# 7yr old male in NM shelter



## Buddy's mom forever (Jun 23, 2011)

Hope they all find their forever home soon. Sending positive vibes and prayers.


----------



## Karen519 (Aug 21, 2006)

*Bumping up*

Bumping up.

Hoping this 7 year old and his siblings get adopted or rescued!!


----------



## mylissyk (Feb 25, 2007)

Also send it to the CO rescue, they may have resources there.


----------



## Karen519 (Aug 21, 2006)

*Emld*

I emld. the New Mexico and the Colorado Golden Rescues.


----------



## Karen519 (Aug 21, 2006)

*Just heard from the N.M. Golden Ret. Rescues*

Just heard back from the New Mexico Golden Rescue:no::no:

HI Karen,


I am sorry, but we are not able to take any dogs in right now.


thank you for the heads up.


warmly,


Kathleen


----------



## Karen519 (Aug 21, 2006)

*They are having an adoption event*

they are having an adoption event this weekend.
https://www.facebook.com/eHumane

We are bringing 35 dogs and 4 cats to PetSmart in Santa Fe tomorrow from 9am-5pm and Sunday from 10am-4pm. If we find homes for them all, we will go get more. Plus, don't forget- adopt a dog or puppy from us this month, and take them to training classes and get your full adoption fee refunded! 

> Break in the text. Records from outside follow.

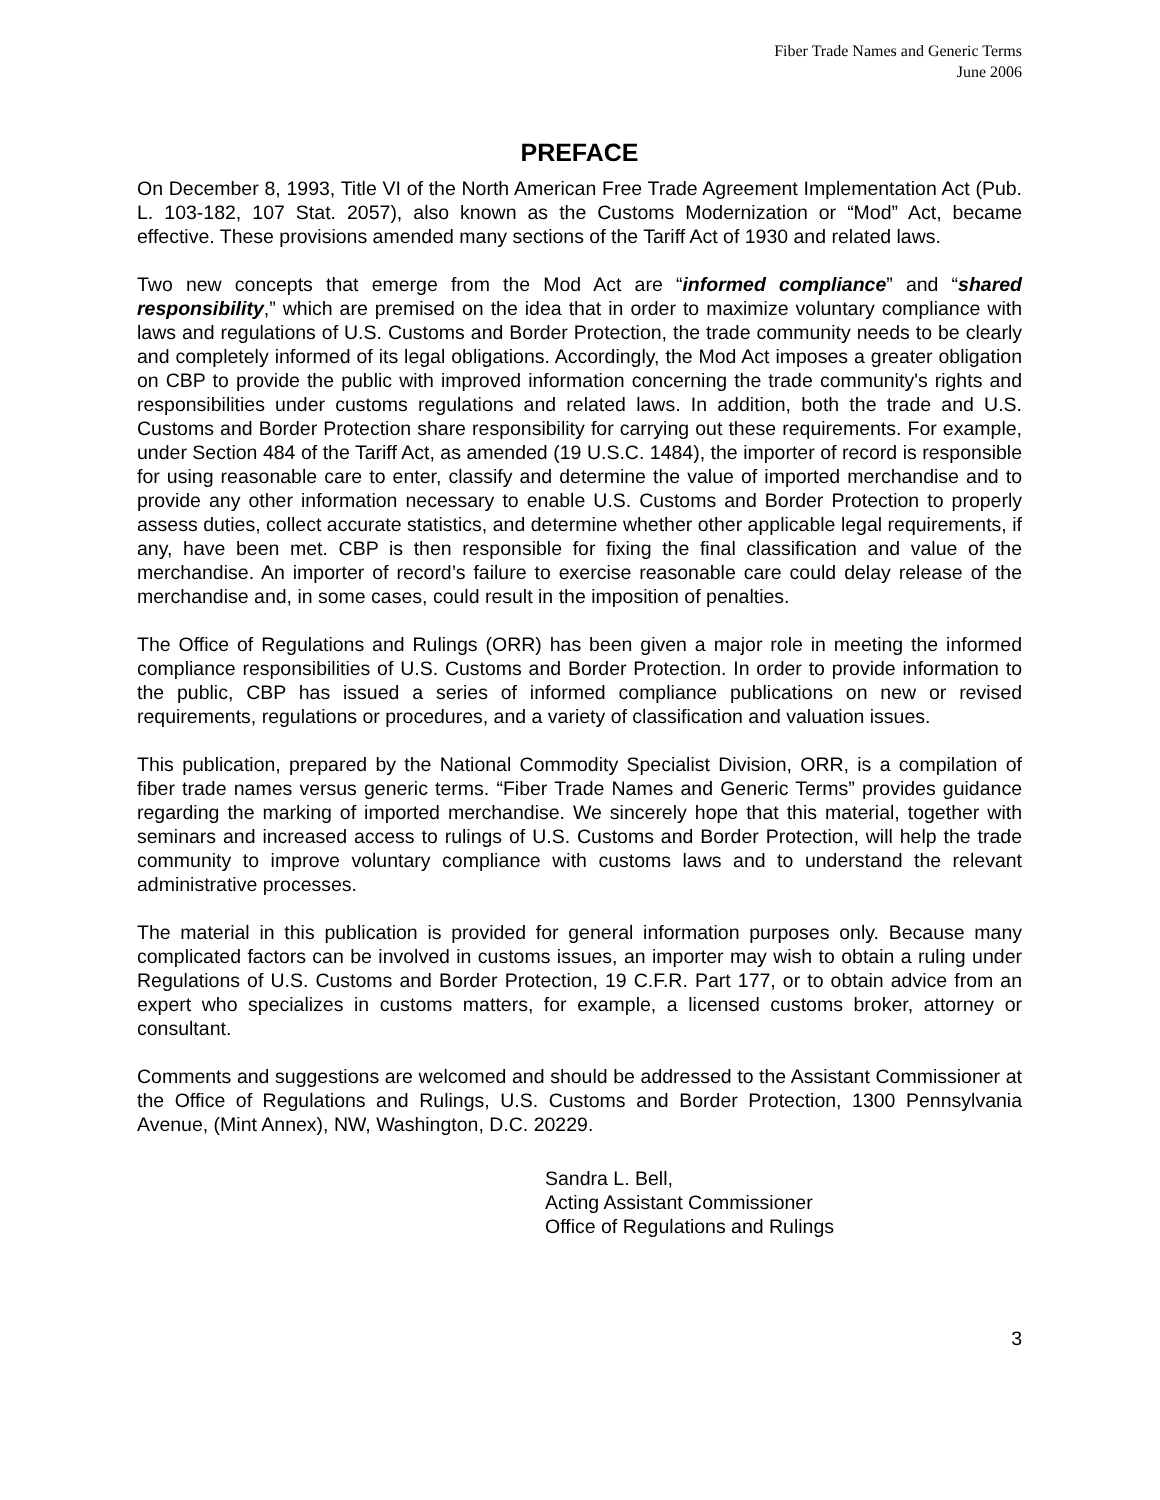Fiber Trade Names and Generic Terms
June 2006
PREFACE
On December 8, 1993, Title VI of the North American Free Trade Agreement Implementation Act (Pub. L. 103-182, 107 Stat. 2057), also known as the Customs Modernization or “Mod” Act, became effective. These provisions amended many sections of the Tariff Act of 1930 and related laws.
Two new concepts that emerge from the Mod Act are “informed compliance” and “shared responsibility,” which are premised on the idea that in order to maximize voluntary compliance with laws and regulations of U.S. Customs and Border Protection, the trade community needs to be clearly and completely informed of its legal obligations. Accordingly, the Mod Act imposes a greater obligation on CBP to provide the public with improved information concerning the trade community's rights and responsibilities under customs regulations and related laws. In addition, both the trade and U.S. Customs and Border Protection share responsibility for carrying out these requirements. For example, under Section 484 of the Tariff Act, as amended (19 U.S.C. 1484), the importer of record is responsible for using reasonable care to enter, classify and determine the value of imported merchandise and to provide any other information necessary to enable U.S. Customs and Border Protection to properly assess duties, collect accurate statistics, and determine whether other applicable legal requirements, if any, have been met. CBP is then responsible for fixing the final classification and value of the merchandise. An importer of record’s failure to exercise reasonable care could delay release of the merchandise and, in some cases, could result in the imposition of penalties.
The Office of Regulations and Rulings (ORR) has been given a major role in meeting the informed compliance responsibilities of U.S. Customs and Border Protection. In order to provide information to the public, CBP has issued a series of informed compliance publications on new or revised requirements, regulations or procedures, and a variety of classification and valuation issues.
This publication, prepared by the National Commodity Specialist Division, ORR, is a compilation of fiber trade names versus generic terms. “Fiber Trade Names and Generic Terms” provides guidance regarding the marking of imported merchandise. We sincerely hope that this material, together with seminars and increased access to rulings of U.S. Customs and Border Protection, will help the trade community to improve voluntary compliance with customs laws and to understand the relevant administrative processes.
The material in this publication is provided for general information purposes only. Because many complicated factors can be involved in customs issues, an importer may wish to obtain a ruling under Regulations of U.S. Customs and Border Protection, 19 C.F.R. Part 177, or to obtain advice from an expert who specializes in customs matters, for example, a licensed customs broker, attorney or consultant.
Comments and suggestions are welcomed and should be addressed to the Assistant Commissioner at the Office of Regulations and Rulings, U.S. Customs and Border Protection, 1300 Pennsylvania Avenue, (Mint Annex), NW, Washington, D.C. 20229.
Sandra L. Bell,
Acting Assistant Commissioner
Office of Regulations and Rulings
3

Nov. 2-4: PetSmart Charities National Adoption Weekend


Are you coming to our National Adoption Weekend Event November 2-4? Share the video and RSVP here: PetSmart Charities & PetSmart Charities of Canada Nat'l Adoption Weekend | Facebook

https://www.facebook.com/#!/eHumane?fref=ts


----------



## cgriffin (Nov 30, 2011)

Maybe if they can get some dogs adopted, they will reconsider.


----------



## Karen519 (Aug 21, 2006)

*Cgriffin*

CGRIFFIN

The Humane society is having the adoption event, not the Golden Ret. Rescue.


----------



## Jennifer1 (Mar 31, 2012)

He (& the others that came in with him) were all adopted on Saturday!


----------



## Jennifer1 (Mar 31, 2012)

Karen519 said:


> Just heard back from the New Mexico Golden Rescue:no::no:
> 
> HI Karen,
> 
> ...


That's odd as they only have 1 dog listed on their site. I wonder if they have more dogs than listed or no fosters?


----------



## GoldenMum (Mar 15, 2010)

Wonderful!


----------